Fetch downloads remote changes and updates remote-tracking branches without modifying your working directory or local branches. Pull does fetch plus merge (or rebase). Fetch is safer for reviewing changes before integrating them.
Q2: How do you see what changed in the last commit?
git show HEAD shows the commit message and full diff. git diff HEAD~1 HEAD shows only the diff. git log -1 --stat shows which files changed and how many lines.
Q3: What command shows who last modified each line of a file?
git blame filename shows the author, commit hash, and date for every line. Use git blame -L 10,20 filename to limit to specific line range.
Q4: How do you create a Git alias for a complex command?

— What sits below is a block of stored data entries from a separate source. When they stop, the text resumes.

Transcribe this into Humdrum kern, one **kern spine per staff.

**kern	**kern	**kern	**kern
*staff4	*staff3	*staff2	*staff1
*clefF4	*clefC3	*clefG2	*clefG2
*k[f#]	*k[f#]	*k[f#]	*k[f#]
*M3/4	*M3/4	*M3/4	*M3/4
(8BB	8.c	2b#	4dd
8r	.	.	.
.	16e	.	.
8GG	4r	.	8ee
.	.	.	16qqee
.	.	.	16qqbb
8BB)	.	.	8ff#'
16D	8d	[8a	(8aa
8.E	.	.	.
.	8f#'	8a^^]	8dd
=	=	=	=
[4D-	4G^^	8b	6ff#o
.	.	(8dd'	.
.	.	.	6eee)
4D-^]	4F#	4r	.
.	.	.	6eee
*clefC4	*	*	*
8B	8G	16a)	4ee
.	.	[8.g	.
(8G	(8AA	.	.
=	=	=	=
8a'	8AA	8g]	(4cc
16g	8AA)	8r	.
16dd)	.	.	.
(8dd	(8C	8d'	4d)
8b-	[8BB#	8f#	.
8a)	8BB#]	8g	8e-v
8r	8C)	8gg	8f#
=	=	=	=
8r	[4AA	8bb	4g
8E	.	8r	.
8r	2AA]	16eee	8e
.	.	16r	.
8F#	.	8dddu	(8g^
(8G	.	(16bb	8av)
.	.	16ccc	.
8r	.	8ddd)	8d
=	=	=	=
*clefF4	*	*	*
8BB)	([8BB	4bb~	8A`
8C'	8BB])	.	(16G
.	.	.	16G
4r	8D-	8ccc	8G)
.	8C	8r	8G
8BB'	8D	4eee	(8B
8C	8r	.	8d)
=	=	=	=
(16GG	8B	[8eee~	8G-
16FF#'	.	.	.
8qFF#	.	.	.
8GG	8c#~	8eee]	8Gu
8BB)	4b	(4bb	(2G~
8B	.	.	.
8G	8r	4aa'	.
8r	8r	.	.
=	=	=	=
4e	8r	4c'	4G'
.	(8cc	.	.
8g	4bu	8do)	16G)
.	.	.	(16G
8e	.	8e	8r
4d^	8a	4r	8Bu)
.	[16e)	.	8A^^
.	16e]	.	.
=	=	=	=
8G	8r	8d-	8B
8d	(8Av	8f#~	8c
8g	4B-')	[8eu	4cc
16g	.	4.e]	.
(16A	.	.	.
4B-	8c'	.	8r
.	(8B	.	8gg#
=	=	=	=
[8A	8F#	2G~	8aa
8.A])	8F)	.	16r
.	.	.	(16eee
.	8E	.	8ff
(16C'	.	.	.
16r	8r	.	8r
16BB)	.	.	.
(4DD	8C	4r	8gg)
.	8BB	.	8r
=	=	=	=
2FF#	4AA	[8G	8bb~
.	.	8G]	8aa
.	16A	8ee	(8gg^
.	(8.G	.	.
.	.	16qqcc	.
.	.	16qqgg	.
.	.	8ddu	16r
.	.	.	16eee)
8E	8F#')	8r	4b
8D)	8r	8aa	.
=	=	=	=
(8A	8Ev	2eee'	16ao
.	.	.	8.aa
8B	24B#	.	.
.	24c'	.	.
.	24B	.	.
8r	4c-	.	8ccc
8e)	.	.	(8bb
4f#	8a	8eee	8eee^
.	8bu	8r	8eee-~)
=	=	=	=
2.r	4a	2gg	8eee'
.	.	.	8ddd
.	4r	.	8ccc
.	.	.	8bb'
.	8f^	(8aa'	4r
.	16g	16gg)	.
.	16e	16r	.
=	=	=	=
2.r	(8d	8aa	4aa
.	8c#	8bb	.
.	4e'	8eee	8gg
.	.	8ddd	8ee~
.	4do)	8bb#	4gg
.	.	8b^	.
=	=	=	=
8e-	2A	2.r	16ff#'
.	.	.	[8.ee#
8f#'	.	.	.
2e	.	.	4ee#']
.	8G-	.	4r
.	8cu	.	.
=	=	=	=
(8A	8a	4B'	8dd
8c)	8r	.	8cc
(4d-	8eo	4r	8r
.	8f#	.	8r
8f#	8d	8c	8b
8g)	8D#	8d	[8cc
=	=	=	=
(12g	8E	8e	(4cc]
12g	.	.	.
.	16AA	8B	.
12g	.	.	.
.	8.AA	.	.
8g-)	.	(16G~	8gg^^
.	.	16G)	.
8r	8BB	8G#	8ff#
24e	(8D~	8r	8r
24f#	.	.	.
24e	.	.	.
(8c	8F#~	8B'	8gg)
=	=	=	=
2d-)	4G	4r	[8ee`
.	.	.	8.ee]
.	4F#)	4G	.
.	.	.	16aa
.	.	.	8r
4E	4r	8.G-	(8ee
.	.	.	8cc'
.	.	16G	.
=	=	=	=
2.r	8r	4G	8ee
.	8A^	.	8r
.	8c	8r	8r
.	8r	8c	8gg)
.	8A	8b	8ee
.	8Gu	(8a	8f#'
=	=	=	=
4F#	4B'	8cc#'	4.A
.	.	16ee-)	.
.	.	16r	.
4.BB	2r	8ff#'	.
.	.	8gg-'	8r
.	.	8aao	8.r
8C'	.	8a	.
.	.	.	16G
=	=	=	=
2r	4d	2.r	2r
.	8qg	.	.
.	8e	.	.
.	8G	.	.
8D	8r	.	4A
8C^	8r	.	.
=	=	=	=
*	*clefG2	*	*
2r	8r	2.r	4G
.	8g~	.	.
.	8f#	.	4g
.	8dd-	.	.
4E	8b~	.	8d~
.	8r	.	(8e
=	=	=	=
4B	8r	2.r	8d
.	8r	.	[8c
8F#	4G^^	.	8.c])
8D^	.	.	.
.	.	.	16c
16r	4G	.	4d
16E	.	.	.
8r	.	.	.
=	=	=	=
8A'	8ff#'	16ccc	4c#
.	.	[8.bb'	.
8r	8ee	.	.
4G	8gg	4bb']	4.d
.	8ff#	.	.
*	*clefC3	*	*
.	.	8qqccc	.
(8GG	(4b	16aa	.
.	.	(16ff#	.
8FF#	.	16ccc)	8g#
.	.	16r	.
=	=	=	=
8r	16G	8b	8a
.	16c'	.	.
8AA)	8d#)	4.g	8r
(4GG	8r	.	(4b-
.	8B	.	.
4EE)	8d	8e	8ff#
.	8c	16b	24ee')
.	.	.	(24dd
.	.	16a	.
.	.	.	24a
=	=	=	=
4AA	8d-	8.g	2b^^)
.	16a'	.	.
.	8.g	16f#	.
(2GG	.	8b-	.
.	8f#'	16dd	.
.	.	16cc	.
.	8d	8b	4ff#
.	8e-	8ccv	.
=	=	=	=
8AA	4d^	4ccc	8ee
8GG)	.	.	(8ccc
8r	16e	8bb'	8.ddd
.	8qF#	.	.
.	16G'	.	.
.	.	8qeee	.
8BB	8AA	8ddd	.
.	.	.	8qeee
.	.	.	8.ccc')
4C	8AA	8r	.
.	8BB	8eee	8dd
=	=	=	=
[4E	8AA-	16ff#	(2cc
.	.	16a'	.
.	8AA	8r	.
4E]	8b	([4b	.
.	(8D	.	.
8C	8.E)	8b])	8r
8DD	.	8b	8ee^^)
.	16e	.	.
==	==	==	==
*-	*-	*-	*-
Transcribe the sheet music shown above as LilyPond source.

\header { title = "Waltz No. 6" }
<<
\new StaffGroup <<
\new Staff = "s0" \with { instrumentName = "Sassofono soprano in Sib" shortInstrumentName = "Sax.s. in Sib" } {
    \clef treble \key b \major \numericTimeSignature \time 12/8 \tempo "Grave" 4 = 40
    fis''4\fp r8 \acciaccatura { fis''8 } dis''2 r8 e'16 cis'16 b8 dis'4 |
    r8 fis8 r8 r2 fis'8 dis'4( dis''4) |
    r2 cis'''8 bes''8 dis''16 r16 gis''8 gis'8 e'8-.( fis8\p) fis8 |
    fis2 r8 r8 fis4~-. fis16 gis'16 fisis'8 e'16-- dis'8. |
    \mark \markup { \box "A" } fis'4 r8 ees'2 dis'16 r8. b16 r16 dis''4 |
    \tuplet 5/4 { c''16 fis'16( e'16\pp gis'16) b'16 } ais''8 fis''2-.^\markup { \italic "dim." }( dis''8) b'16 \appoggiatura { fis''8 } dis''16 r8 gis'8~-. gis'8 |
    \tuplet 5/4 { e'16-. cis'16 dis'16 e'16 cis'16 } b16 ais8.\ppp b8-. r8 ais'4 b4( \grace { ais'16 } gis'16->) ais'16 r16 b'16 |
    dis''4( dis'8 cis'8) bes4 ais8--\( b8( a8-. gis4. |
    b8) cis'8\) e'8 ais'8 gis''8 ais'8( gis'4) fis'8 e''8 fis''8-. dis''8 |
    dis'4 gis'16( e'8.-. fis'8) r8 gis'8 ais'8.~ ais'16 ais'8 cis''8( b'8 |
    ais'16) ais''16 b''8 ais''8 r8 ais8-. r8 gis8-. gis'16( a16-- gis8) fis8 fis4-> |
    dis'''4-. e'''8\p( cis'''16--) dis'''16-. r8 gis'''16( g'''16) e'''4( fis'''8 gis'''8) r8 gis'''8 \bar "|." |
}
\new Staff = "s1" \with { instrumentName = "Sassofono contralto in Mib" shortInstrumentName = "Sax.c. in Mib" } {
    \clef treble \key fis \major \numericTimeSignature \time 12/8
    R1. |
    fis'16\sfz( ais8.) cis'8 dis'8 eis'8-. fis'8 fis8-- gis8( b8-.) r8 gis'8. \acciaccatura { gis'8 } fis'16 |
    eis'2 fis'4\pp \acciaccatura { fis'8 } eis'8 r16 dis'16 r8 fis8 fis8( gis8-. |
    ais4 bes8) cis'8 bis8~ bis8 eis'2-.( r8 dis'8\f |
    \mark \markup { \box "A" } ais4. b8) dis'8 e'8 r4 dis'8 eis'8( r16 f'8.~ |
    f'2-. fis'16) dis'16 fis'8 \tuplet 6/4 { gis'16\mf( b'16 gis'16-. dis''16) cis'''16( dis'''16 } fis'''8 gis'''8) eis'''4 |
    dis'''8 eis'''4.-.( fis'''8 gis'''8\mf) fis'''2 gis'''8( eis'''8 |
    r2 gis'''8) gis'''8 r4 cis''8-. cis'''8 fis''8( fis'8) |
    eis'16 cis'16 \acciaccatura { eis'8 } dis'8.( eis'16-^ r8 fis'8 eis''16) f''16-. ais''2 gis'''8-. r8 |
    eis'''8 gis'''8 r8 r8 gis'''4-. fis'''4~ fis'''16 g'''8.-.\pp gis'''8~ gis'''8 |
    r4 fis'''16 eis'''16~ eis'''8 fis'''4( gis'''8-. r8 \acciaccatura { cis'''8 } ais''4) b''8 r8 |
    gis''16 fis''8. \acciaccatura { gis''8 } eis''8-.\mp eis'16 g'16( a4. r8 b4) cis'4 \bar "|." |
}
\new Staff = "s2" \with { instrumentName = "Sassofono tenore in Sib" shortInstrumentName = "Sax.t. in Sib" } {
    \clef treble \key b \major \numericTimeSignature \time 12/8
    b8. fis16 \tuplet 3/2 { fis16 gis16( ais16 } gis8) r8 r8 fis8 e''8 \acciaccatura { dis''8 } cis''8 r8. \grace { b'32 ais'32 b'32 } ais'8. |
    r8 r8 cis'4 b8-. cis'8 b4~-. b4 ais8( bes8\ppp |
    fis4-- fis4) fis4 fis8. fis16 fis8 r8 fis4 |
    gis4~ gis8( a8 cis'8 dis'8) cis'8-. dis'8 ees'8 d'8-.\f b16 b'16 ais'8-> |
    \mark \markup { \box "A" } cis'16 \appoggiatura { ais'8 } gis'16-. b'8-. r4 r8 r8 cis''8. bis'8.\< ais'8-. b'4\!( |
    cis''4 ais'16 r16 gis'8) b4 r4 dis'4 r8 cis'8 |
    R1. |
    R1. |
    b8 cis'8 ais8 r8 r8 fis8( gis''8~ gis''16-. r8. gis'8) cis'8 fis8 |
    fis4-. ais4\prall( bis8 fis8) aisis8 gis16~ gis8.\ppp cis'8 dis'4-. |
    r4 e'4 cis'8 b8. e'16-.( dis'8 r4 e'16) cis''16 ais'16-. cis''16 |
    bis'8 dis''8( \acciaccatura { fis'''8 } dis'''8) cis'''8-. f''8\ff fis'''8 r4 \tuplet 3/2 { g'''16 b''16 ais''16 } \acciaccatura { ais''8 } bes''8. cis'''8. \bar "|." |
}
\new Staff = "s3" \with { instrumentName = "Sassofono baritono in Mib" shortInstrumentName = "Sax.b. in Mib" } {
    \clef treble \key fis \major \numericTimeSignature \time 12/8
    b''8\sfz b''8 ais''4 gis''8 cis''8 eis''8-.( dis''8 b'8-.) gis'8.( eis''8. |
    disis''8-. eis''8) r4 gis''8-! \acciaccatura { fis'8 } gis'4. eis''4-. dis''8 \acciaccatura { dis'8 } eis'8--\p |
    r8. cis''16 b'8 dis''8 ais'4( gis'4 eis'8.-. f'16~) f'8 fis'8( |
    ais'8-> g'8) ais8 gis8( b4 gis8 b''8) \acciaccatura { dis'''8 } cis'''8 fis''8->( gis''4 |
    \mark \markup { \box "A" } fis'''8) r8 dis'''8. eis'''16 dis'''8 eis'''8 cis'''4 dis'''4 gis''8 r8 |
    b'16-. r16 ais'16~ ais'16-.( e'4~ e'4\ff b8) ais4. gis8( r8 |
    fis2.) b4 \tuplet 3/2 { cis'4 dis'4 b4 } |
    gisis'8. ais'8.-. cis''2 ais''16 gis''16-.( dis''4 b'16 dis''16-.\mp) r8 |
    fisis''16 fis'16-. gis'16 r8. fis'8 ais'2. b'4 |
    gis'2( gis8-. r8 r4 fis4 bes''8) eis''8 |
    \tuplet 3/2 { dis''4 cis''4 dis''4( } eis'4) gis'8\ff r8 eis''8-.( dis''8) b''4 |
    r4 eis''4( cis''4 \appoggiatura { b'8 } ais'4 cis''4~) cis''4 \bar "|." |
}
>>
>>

git config --global alias.lg "log --oneline --graph --all --decorate" creates the alias git lg. Aliases are stored in ~/.gitconfig and can reference any valid git command with arguments.
Q5: How do you search for specific text across all commits in history?
git log --all -S "searchText" finds commits that added or removed the text (pickaxe search). git log --all --grep="message text" searches commit messages. git grep "text" $(git rev-list --all) searches file content across all commits.